The specific questions that get deferred are predictable. What does success look like at the twelve-month mark in concrete terms, for both parties separately? Who owns the decision when the two parties disagree on resource allocation? What happens to shared assets and introductions if one party wants to restructure the relationship? These are not difficult questions in the abstract. They become difficult in the presence of momentum, because asking them signals doubt about the partnership that neither party wants to introduce when the energy of alignment is fresh.
That dynamic, moving through the planning phase on relationship energy rather than structural work, is what BCG identifies as early misalignment that leaves partners underprepared to address strategic, operational, and economic challenges that surface later. It is also exactly what a founder does when the economic pressure to close the partnership is higher than the personal tolerance for friction in the room where the partnership is being designed.
The founders who get this right tend to have one thing in common: they treat pre-agreement discomfort as signal. A partner who pushes back on governance terms, who wants to spend more time defining decision rights before signing, who insists on an explicit exit clause, is doing the diligence that saves both parties from a harder conversation later. Selecting against that behavior because it slows the deal is selecting for a cleaner start and a messier end.
onSpark was built around the premise that the quality of a partnership is determined before the agreement, in the specificity of the match and the structure of the early conversations, which is why access to the right counterparty and the right framework before the relationship is formalized makes a material difference to whether it survives past the first hard moment.
The Discipline the Market Is Not Rewarding
What 2026 has clarified is not new information about why partnerships fail. BCG is documenting the automotive industry's version of a failure pattern that looks nearly identical across sectors, industries, and company sizes. What is new is the economic stakes. When partner-led revenue represents half a company's growth trajectory, a failed partnership does not cost a quarter's momentum. It costs a structural position in the market.

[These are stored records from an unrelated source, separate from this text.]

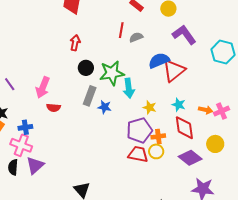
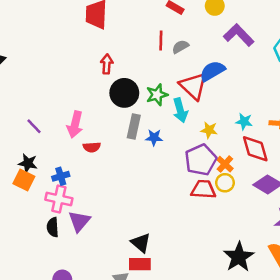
black circle: (86, 68) -> (124, 93), size x1.5
red triangle: (174, 71) -> (193, 86), moved, turned -30
green star: (112, 73) -> (157, 95), size x0.7
orange cross: (158, 136) -> (225, 164), turned -32

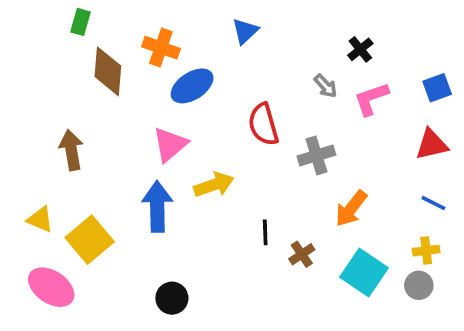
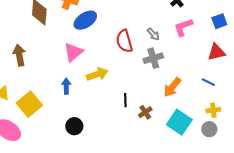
gray arrow: (326, 86) -> (153, 34), moved
blue line: (433, 203) -> (208, 82), moved
blue arrow: (157, 207) -> (66, 86), size x0.6
black circle: (172, 298) -> (74, 126), moved

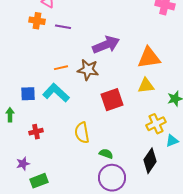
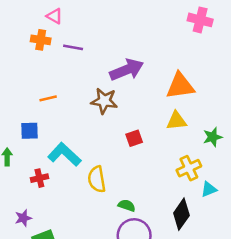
orange line: (61, 68) -> (48, 98), moved
cyan L-shape: (56, 93) -> (64, 154), moved
red square: (112, 100) -> (134, 138), size x0.6

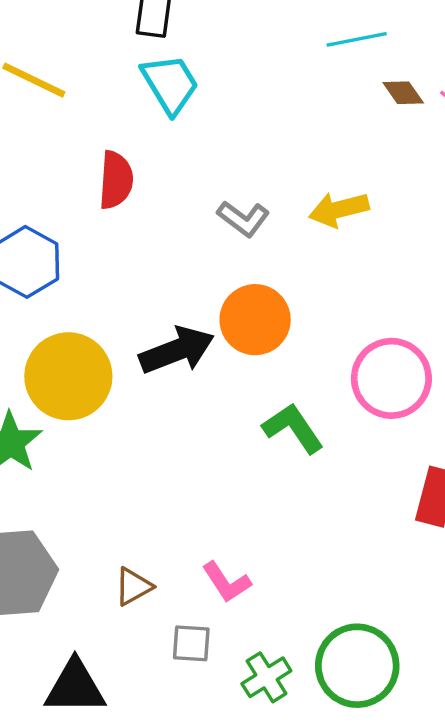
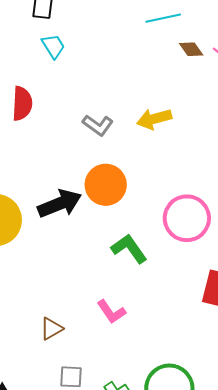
cyan trapezoid: (170, 84) -> (53, 46), size x0.7
pink L-shape: (226, 582) -> (111, 312), moved
brown triangle: (133, 587) -> (51, 329), moved

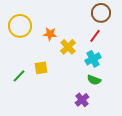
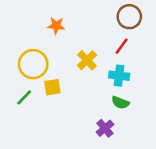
yellow circle: (20, 26) -> (33, 64), moved
orange star: (50, 34) -> (56, 26), moved
cyan cross: (93, 59) -> (119, 76), turned 35

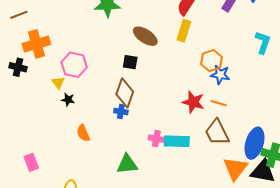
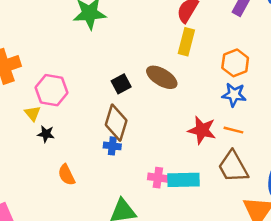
brown ellipse: (145, 36) -> (162, 77), moved
orange hexagon: (212, 61) -> (235, 63), moved
black square: (130, 62) -> (121, 84), turned -35

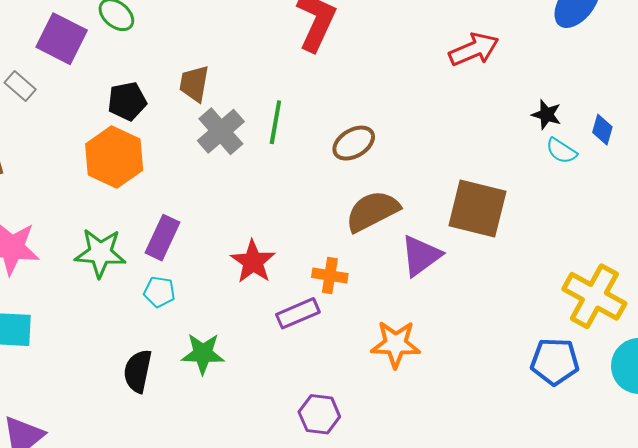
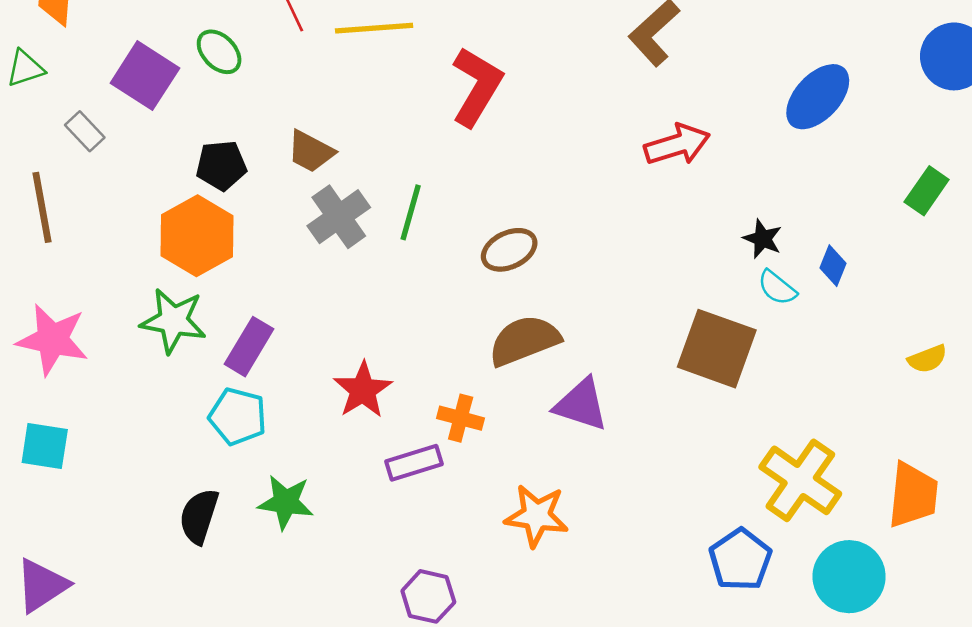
brown trapezoid: (194, 84) -> (311, 151), turned -78
brown square: (477, 208) -> (717, 349), moved
green star: (100, 253) -> (173, 321), moved
purple triangle: (421, 256) -> (581, 405), turned 48
cyan pentagon: (159, 292) -> (238, 416), size x1.4
blue pentagon: (555, 361) -> (740, 560), turned 30

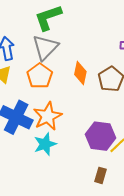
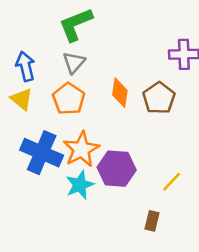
gray triangle: (45, 47) -> (74, 62), size x0.7
purple hexagon: (100, 136) -> (117, 169), moved

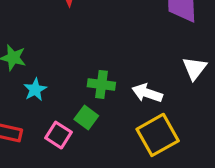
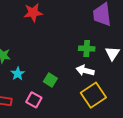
green cross: (101, 84) -> (87, 49), moved
green square: (86, 117) -> (50, 80), moved

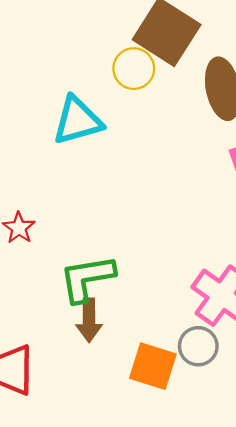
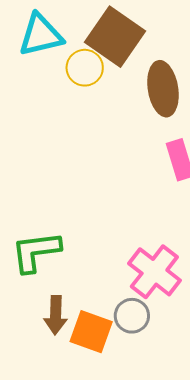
cyan triangle: (77, 121) -> (41, 35), moved
brown arrow: (89, 320) -> (56, 315), moved

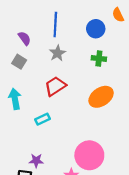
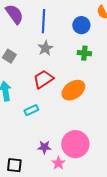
purple semicircle: (24, 38) -> (14, 14), moved, size x1.5
orange ellipse: (101, 97) -> (73, 90), moved
purple star: (36, 161) -> (44, 147), moved

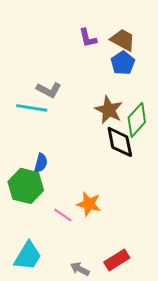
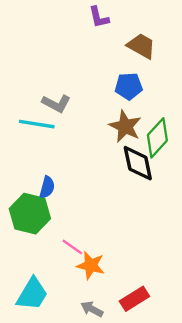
purple L-shape: (88, 38) -> (99, 17), moved
blue pentagon: (123, 63) -> (129, 86), moved, turned 30
orange star: (89, 204) -> (91, 265), moved

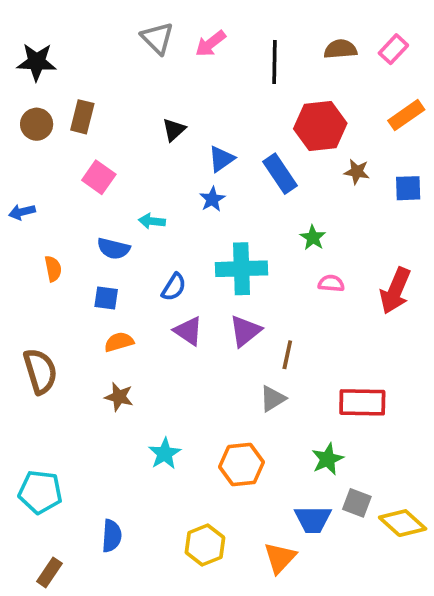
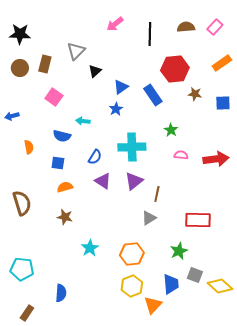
gray triangle: (157, 38) -> (76, 51), moved, turned 30
red arrow: (395, 291) -> (216, 159), turned -120
blue trapezoid: (313, 519) -> (171, 284), turned -95
yellow hexagon: (205, 545) -> (132, 286), moved

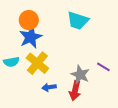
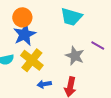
purple line: (103, 67) -> (98, 45), moved
gray star: (80, 75) -> (75, 56), moved

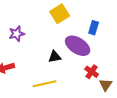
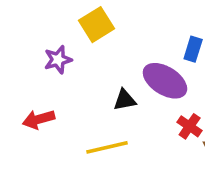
yellow square: (60, 14) -> (97, 25), moved

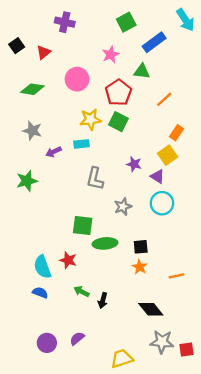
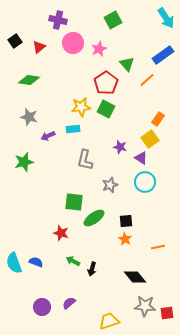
blue rectangle: (154, 42) -> (163, 55), moved
green triangle: (142, 71) -> (127, 64), turned 42
pink circle: (77, 79) -> (73, 43), moved
orange line: (164, 99) -> (147, 80), moved
green ellipse: (105, 243) -> (94, 218), turned -30
cyan semicircle: (42, 267) -> (14, 263), moved

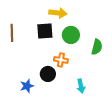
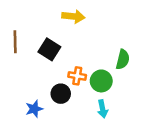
black square: (45, 31) -> (49, 49), moved, turned 36
green circle: (71, 35) -> (101, 81), moved

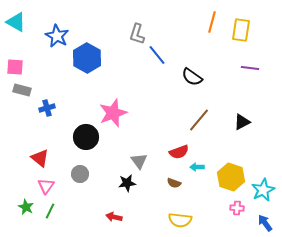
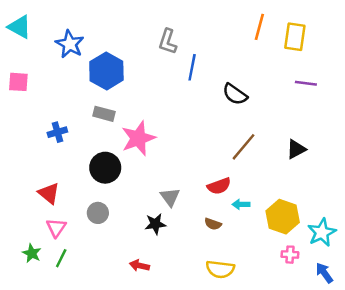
blue line: (157, 55) -> (192, 67), turned 50
gray rectangle: (22, 90) -> (104, 114), moved

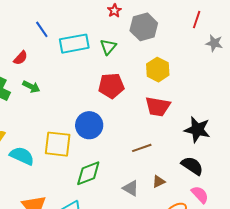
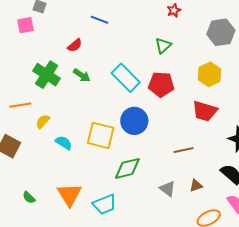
gray hexagon: (144, 27) -> (221, 32), moved
blue line: (42, 29) -> (99, 20), turned -42
cyan rectangle: (74, 44) -> (126, 78), moved, turned 48
cyan semicircle: (22, 156) -> (64, 143), size x0.7

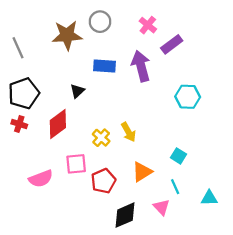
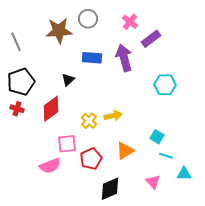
yellow arrow: (128, 132) -> (113, 116), turned -72
pink semicircle: (41, 179) -> (50, 166), moved
cyan line: (175, 187) -> (166, 156), moved, turned -48
pink triangle: (161, 207) -> (153, 182), moved

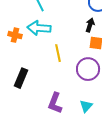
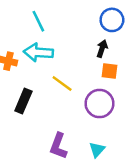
yellow line: (58, 53) -> (62, 84), turned -42
black rectangle: (21, 78) -> (23, 101), moved

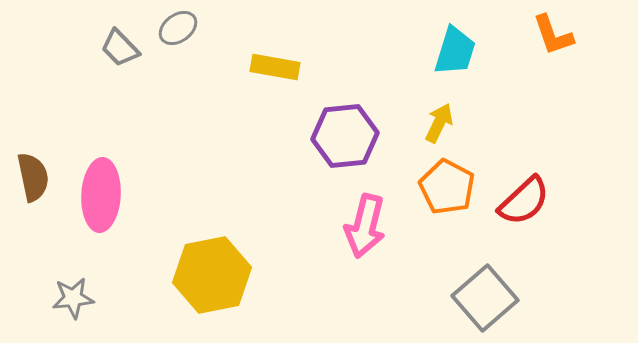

The founders who will build durable revenue through partnerships in this environment are not the ones who move fastest. They are the ones who understand that the speed with which they move through the planning phase and the durability of what gets built are directly inversely related, and who treat the pre-agreement period as the most consequential investment they will make in the relationship. Every question that feels premature before the agreement becomes expensive after it. That cost does not arrive later. It is already there, waiting.